While he believed he would fairly and impartially hear the judicial review, and might come to a different conclusion if a case was sufficiently convincing, it was important Ms Izevbekhai should be "free of doubt" about the impartiality of such a hearing and there should also be a public perception of impartiality.
The judge added it was not unusual for a judge to deal, as he had, with matters at an interlocutory stage and then to deal with a full hearing. This application arose from a decision he felt obliged to make at interlocutory stage (prior to the full hearing) and such matters occasionally arose.
In the circumstances, the judge said he would recuse himself and he adjourned the case to January when another judge will be available to hear the case which is expected to last two days.

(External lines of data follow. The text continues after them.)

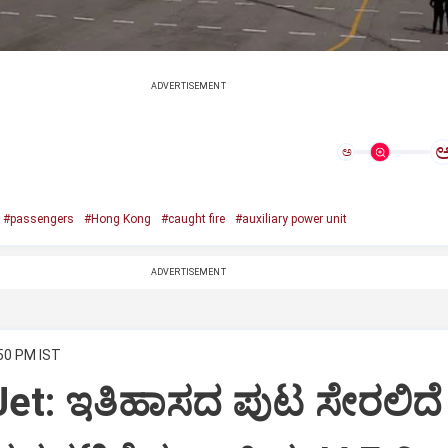
ADVERTISEMENT
ಅ
#passengers
#Hong Kong
#caught fire
#auxiliary power unit
ADVERTISEMENT
:50 PM IST
Jet: ಇತಿಹಾಸದ ಪುಟ ಸೇರಲಿದೆ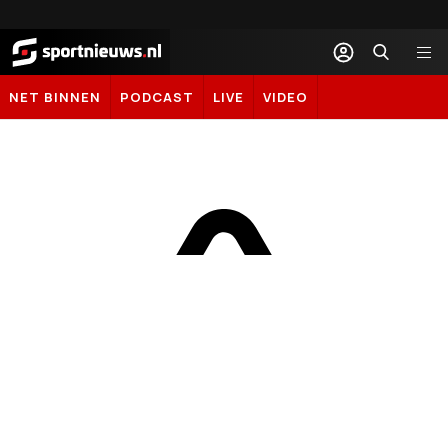
Sportnieuws.nl
NET BINNEN
PODCAST
LIVE
VIDEO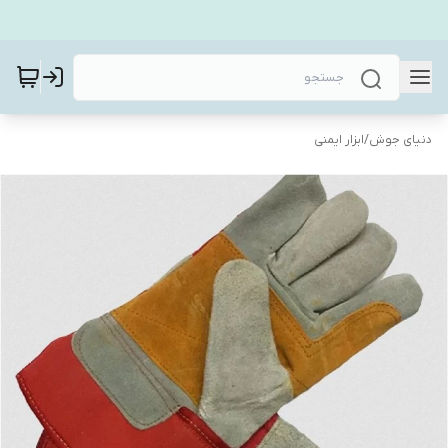
دنیای جوش
/
ابزار ایمنی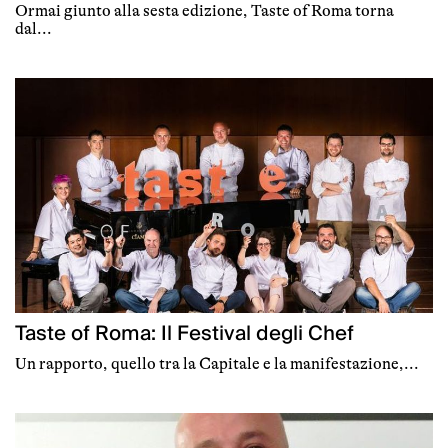
Ormai giunto alla sesta edizione, Taste of Roma torna
dal...
Taste of Roma: Il Festival degli Chef
Un rapporto, quello tra la Capitale e la manifestazione,...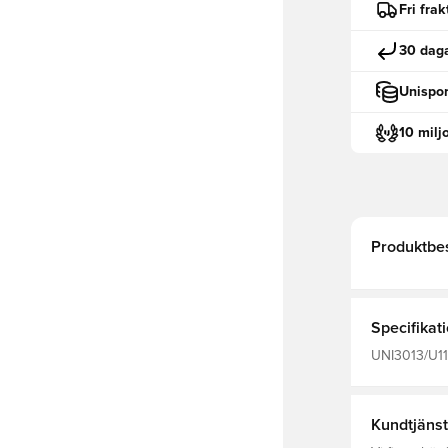
Fri fra
30 daga
Unispor
10 milj
Produktbes
Specifikat
UNI3013/U110
Barn, Unispor
Kundtjänst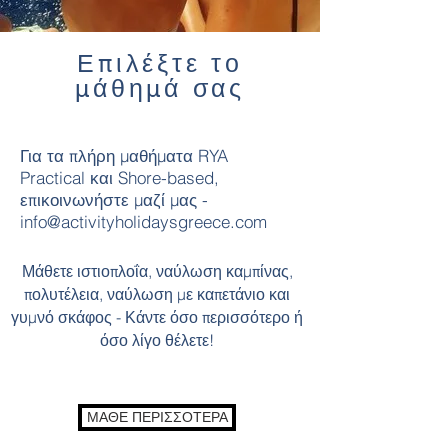
Επιλέξτε το
μάθημά σας
Για τα πλήρη μαθήματα RYA
Practical και Shore-based,
επικοινωνήστε μαζί μας -
info@activityholidaysgreece.com
Μάθετε ιστιοπλοΐα, ναύλωση καμπίνας,
πολυτέλεια, ναύλωση με καπετάνιο και
γυμνό σκάφος - Κάντε όσο περισσότερο ή
όσο λίγο θέλετε!
ΜΑΘΕ ΠΕΡΙΣΣΟΤΕΡΑ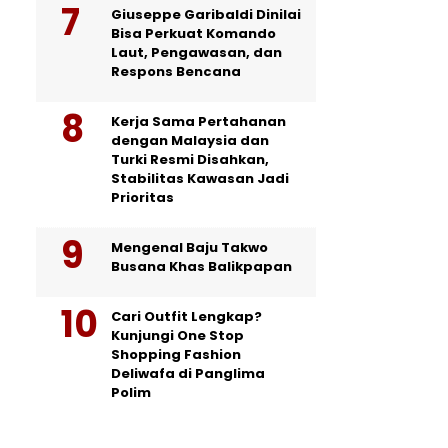
Giuseppe Garibaldi Dinilai
Bisa Perkuat Komando
Laut, Pengawasan, dan
Respons Bencana
Kerja Sama Pertahanan
dengan Malaysia dan
Turki Resmi Disahkan,
Stabilitas Kawasan Jadi
Prioritas
Mengenal Baju Takwo
Busana Khas Balikpapan
Cari Outfit Lengkap?
Kunjungi One Stop
Shopping Fashion
Deliwafa di Panglima
Polim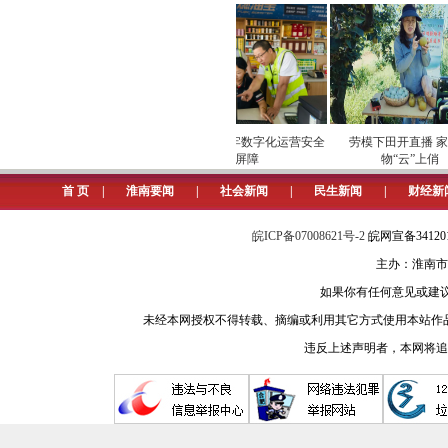
田家庵区人民法院在此案中充分利
判决兑换成了“真金白银”。
安全维护保供电
专项巡检筑牢数字化运营安全
劳模下田开直播 家乡
屏障
物“云”上俏
首 页
|
淮南要闻
|
社会新闻
|
民生新闻
|
财经新
皖ICP备07008621号-2
皖网宣备3412
主办：淮南市
如果你有任何意见或建议请与我
未经本网授权不得转载、摘编或利用其它方式使用本站作
违反上述声明者，本网将追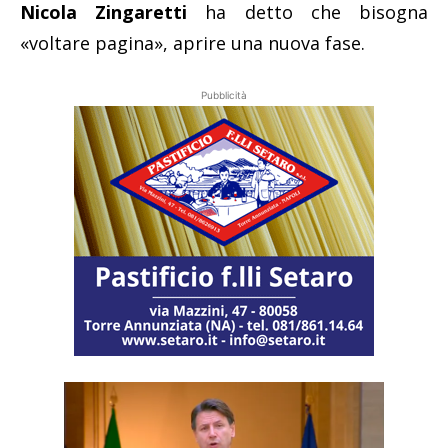
Nicola Zingaretti
ha detto che bisogna
«voltare pagina», aprire una nuova fase.
Pubblicità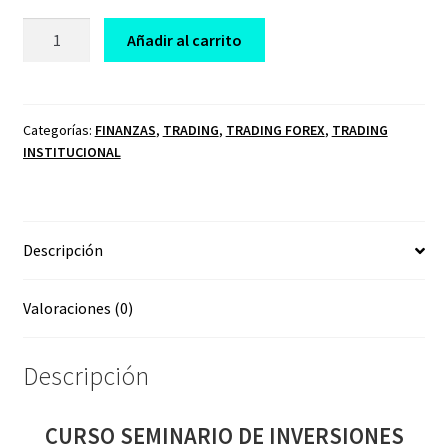
CURSO
Añadir al carrito
SEMINARIO
DE
INVERSIONES
CREANDO
Categorías:
FINANZAS
,
TRADING
,
TRADING FOREX
,
TRADING
INSTITUCIONAL
RIQUEZA
ALEJANDRO
CARDONA
2024
Descripción
cantidad
Valoraciones (0)
Descripción
CURSO SEMINARIO DE INVERSIONES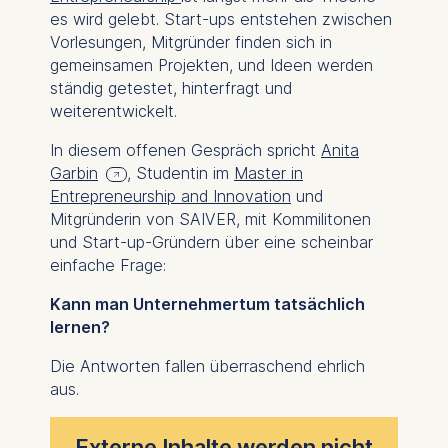
es wird gelebt. Start-ups entstehen zwischen
Vorlesungen, Mitgründer finden sich in
gemeinsamen Projekten, und Ideen werden
ständig getestet, hinterfragt und
weiterentwickelt.
In diesem offenen Gespräch spricht
Anita
Garbin
, Studentin im
Master in
Entrepreneurship and Innovation
und
Mitgründerin von SAIVER, mit Kommilitonen
und Start-up-Gründern über eine scheinbar
einfache Frage:
Kann man Unternehmertum tatsächlich
lernen?
Die Antworten fallen überraschend ehrlich
aus.
Externe Inhalte werden nicht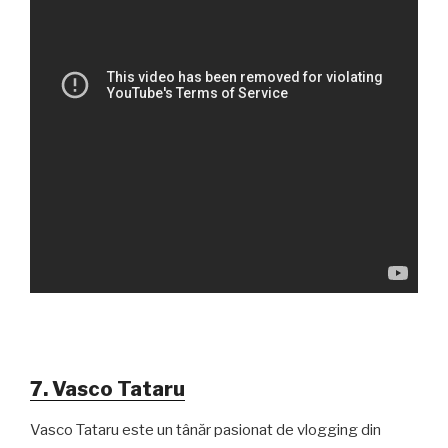
7. Vasco Tataru
Vasco Tataru este un tânăr pasionat de vlogging din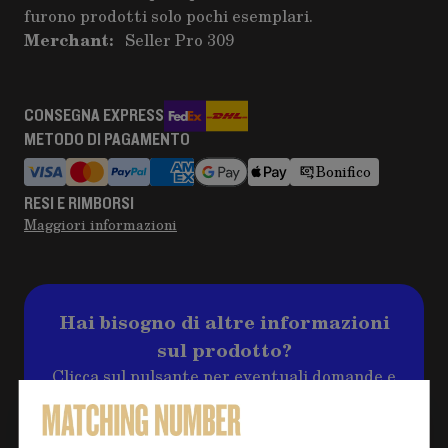
furono prodotti solo pochi esemplari.
Merchant:
Seller Pro 309
CONSEGNA EXPRESS
METODO DI PAGAMENTO
Bonifico
RESI E RIMBORSI
Maggiori informazioni
Hai bisogno di altre informazioni
sul prodotto?
Clicca sul pulsante per eventuali domande e
compila il form, ti ricontatteremo al più
presto per risolvere il tuo dubbio!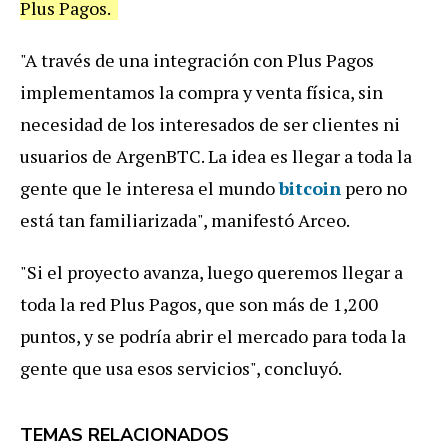
Plus Pagos.
"A través de una integración con Plus Pagos
implementamos la compra y venta física, sin
necesidad de los interesados de ser clientes ni
usuarios de ArgenBTC. La idea es llegar a toda la
gente que le interesa el mundo
bitcoin
pero no
está tan familiarizada", manifestó Arceo.
"Si el proyecto avanza, luego queremos llegar a
toda la red Plus Pagos, que son más de 1,200
puntos, y se podría abrir el mercado para toda la
gente que usa esos servicios", concluyó.
TEMAS RELACIONADOS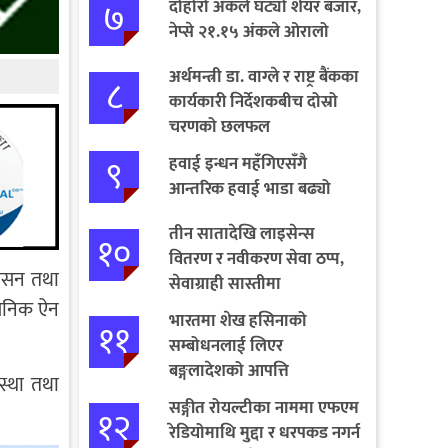
७
दोहोरो अंकले घट्यो शेयर बजार,
नेप्से २१.१५ अंकले ओरालो
अर्थमन्त्री डा. वाग्ले र राष्ट्र बैंकका
८
कार्यकारी निर्देशकबीच दोस्रो
चरणको छलफल
९
हवाई इन्धन महँगिएसँगै
आन्तरिक हवाई भाडा बढ्यो
तीन सातादेखि लाइसेन्स
१०
वितरण र नवीकरण सेवा ठप्प,
शासन तथा
सेवाग्राही सास्तीमा
सैनिक ऐन
भारतमा शेख हसिनाको
११
सम्बोधनलाई लिएर
बङ्गलादेशको आपत्ति
स्था तथा
सङ्गीत रोयल्टीका नाममा एफएम
१२
रेडियोमाथि मुद्दा र धरपकड नगर्न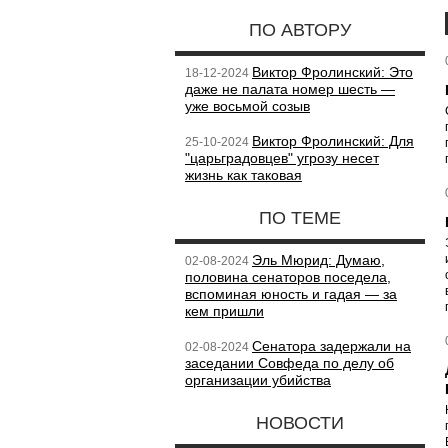
ПО АВТОРУ
Виктор Фролинский: Это
18-12-2024
даже не палата номер шесть —
уже восьмой созыв
Виктор Фролинский: Для
25-10-2024
"царьградовцев" угрозу несет
жизнь как таковая
ПО ТЕМЕ
Эль Мюрид: Думаю,
02-08-2024
половина сенаторов поседела,
вспоминая юность и гадая — за
кем пришли
Сенатора задержали на
02-08-2024
заседании Совфеда по делу об
организации убийства
НОВОСТИ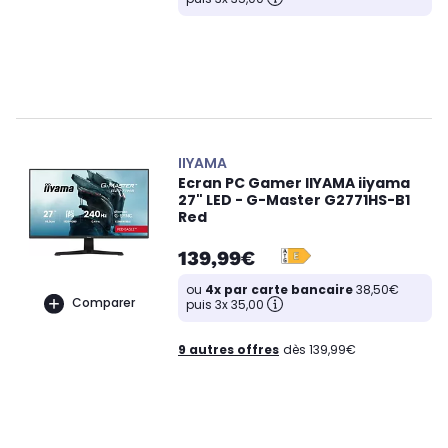
IIYAMA
Ecran PC Gamer IIYAMA iiyama
27" LED - G-Master G2771HS-B1
Red
139,99€
ou
4x par carte bancaire
38,50€
Comparer
puis 3x 35,00
9 autres offres
dès 139,99€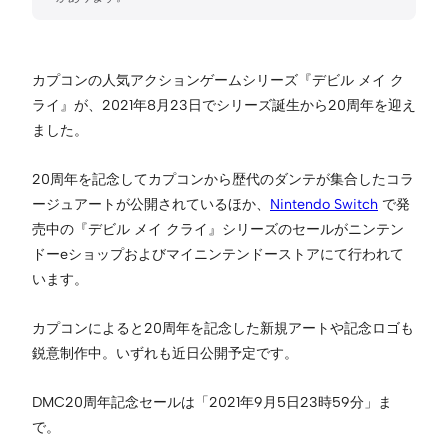
カプコンの人気アクションゲームシリーズ『デビル メイ ク
ライ』が、2021年8月23日でシリーズ誕生から20周年を迎え
ました。
20周年を記念してカプコンから歴代のダンテが集合したコラ
ージュアートが公開されているほか、
Nintendo Switch
で発
売中の『デビル メイ クライ』シリーズのセールがニンテン
ドーeショップおよびマイニンテンドーストアにて行われて
います。
カプコンによると20周年を記念した新規アートや記念ロゴも
鋭意制作中。いずれも近日公開予定です。
DMC20周年記念セールは「2021年9月5日23時59分」ま
で。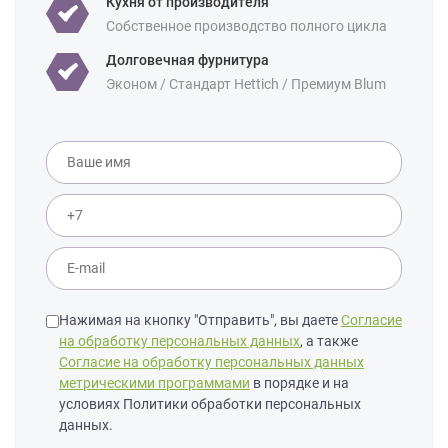
Кухня от производителя
Уточнение по
Массив дуба
Собственное производство полного цикла
фасаду:
Долговечная фурнитура
Эконом / Стандарт Hettich / Премиум Blum
Нажимая на кнопку "Отправить", вы даете
Согласие
на обработку персональных данных
, а также
Согласие на обработку персональных данных
метрическими программами
в порядке и на
условиях Политики обработки персональных
данных.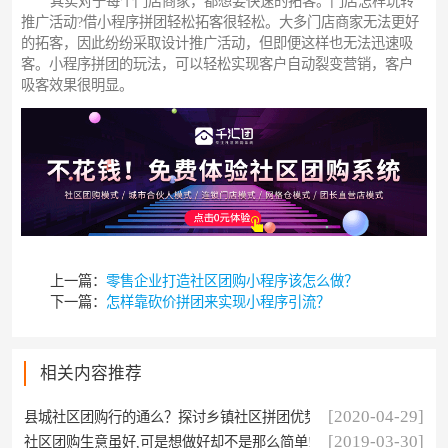
其实对于每个门店商家，都想要快速的拓客。门店怎样玩转
推广活动?借小程序拼团轻松拓客很轻松。大多门店商家无法更好
的拓客，因此纷纷采取设计推广活动，但即便这样也无法迅速吸
客。小程序拼团的玩法，可以轻松实现客户自动裂变营销，客户
吸客效果很明显。
上一篇：
零售企业打造社区团购小程序该怎么做？
下一篇：
怎样靠砍价拼团来实现小程序引流？
相关内容推荐
[2020-04-29]
县城社区团购行的通么？探讨乡镇社区拼团优势
[2019-03-30]
社区团购生意虽好,可是想做好却不是那么简单!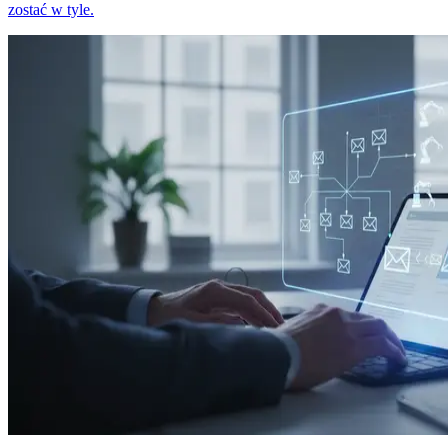
zostać w tyle.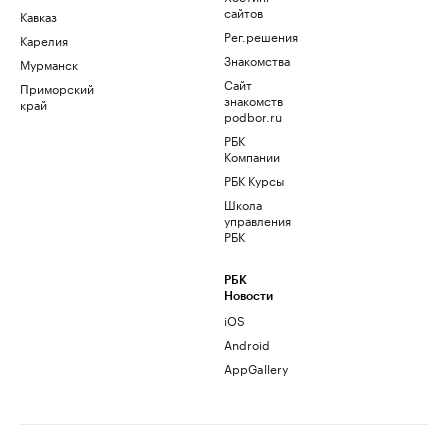
сайтов
Кавказ
Рег.решения
Карелия
Знакомства
Мурманск
Сайт
Приморский
знакомств
край
podbor.ru
РБК
Компании
РБК Курсы
Школа
управления
РБК
РБК
Новости
iOS
Android
AppGallery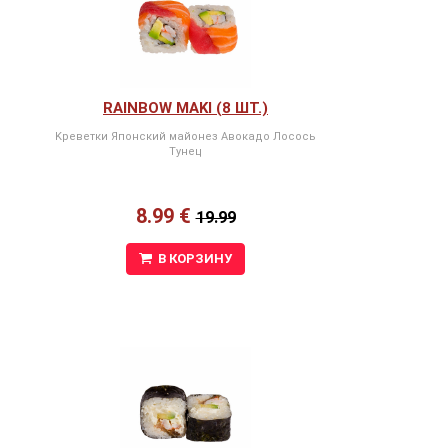
RAINBOW MAKI (8 ШТ.)
Kреветки Японский майонез Авокадо Лосось
Тунец
8.99 €
19.99
В КОРЗИНУ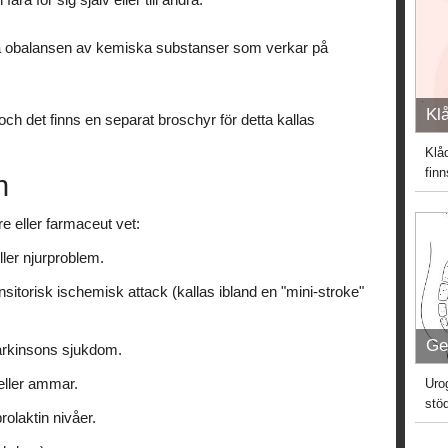
ra obalansen av kemiska substanser som verkar på
Kl
ch det finns en separat broschyr för detta kallas
Klåd
fin
n
are eller farmaceut vet:
ller njurproblem.
nsitorisk ischemisk attack (kallas ibland en "mini-stroke"
Ge
Parkinsons sjukdom.
 eller ammar.
Uro
stö
rolaktin nivåer.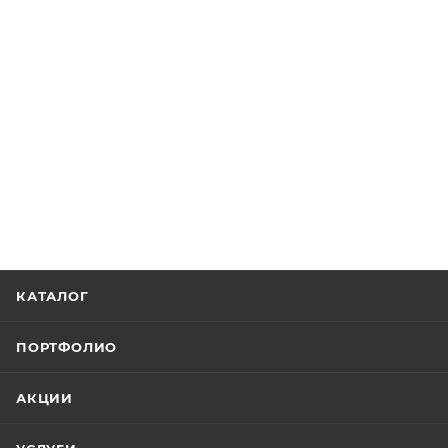
КАТАЛОГ
ПОРТФОЛИО
АКЦИИ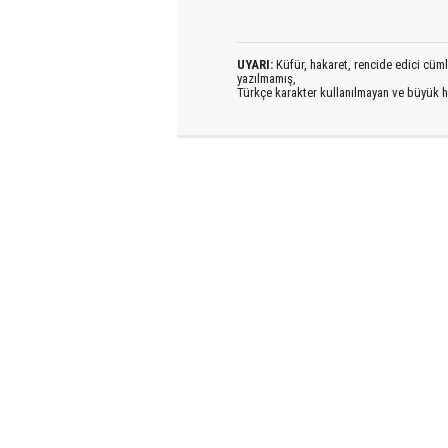
UYARI:
Küfür, hakaret, rencide edici cümlel
yazılmamış,
Türkçe karakter kullanılmayan ve büyük h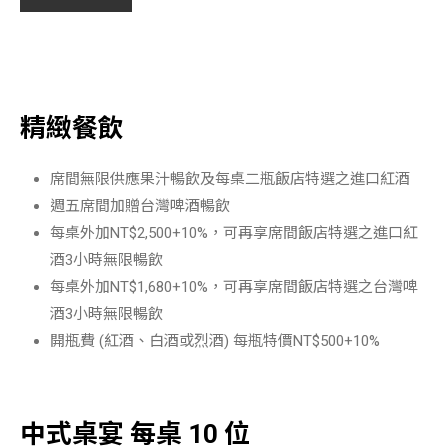
精緻餐飲
席間無限供應果汁暢飲及每桌二瓶飯店特選之進口紅酒
週五席間加贈台灣啤酒暢飲
每桌外加NT$2,500+10%，可再享席間飯店特選之進口紅
酒3小時無限暢飲
每桌外加NT$1,680+10%，可再享席間飯店特選之台灣啤
酒3小時無限暢飲
開瓶費 (紅酒、白酒或烈酒) 每瓶特價NT$500+10%
中式桌宴 每桌 10 位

In her judicial review proceedings, Ms Izevbekhai, who was in court yesterday with her two daughters, is challenging the Minister for Justice's refusal last March to consider her claim for "subsidiary protection" here.
Ms Izevbekhai, who has already lost a baby daughter after the child was forcibly genitalia mutilated in Nigeria, failed in a previous judicial challenge to the deportation orders and permission to appeal to the Supreme Court was also rejected.
Ms Izevbekhai said she left Nigeria in January 2005 due to her husband's family's active practice of female genital mutilation. Her first daughter, Elizabeth, died at 17 months from blood loss, which a doctor described as possibly the result of female circumcision, she said.
In his ruling on November 18th last, Mr Justice Hedigan said there were no exceptional circumstances to justify an injunction stopping the deportation.
He ruled Ms Izevbekhai had failed to make out a fair issue to be tried relating to the subsidiary protection arguments and also failed to show the family would suffer irreparable damage if returned to Nigeria.
While the family's fear of genital mutilation may have been strengthened by material submitted in support of their application for subsidiary protection, "the very same fear and set of circumstances" was previously raised with the Minister and was consistently found to be lacking "an objective basis", he said.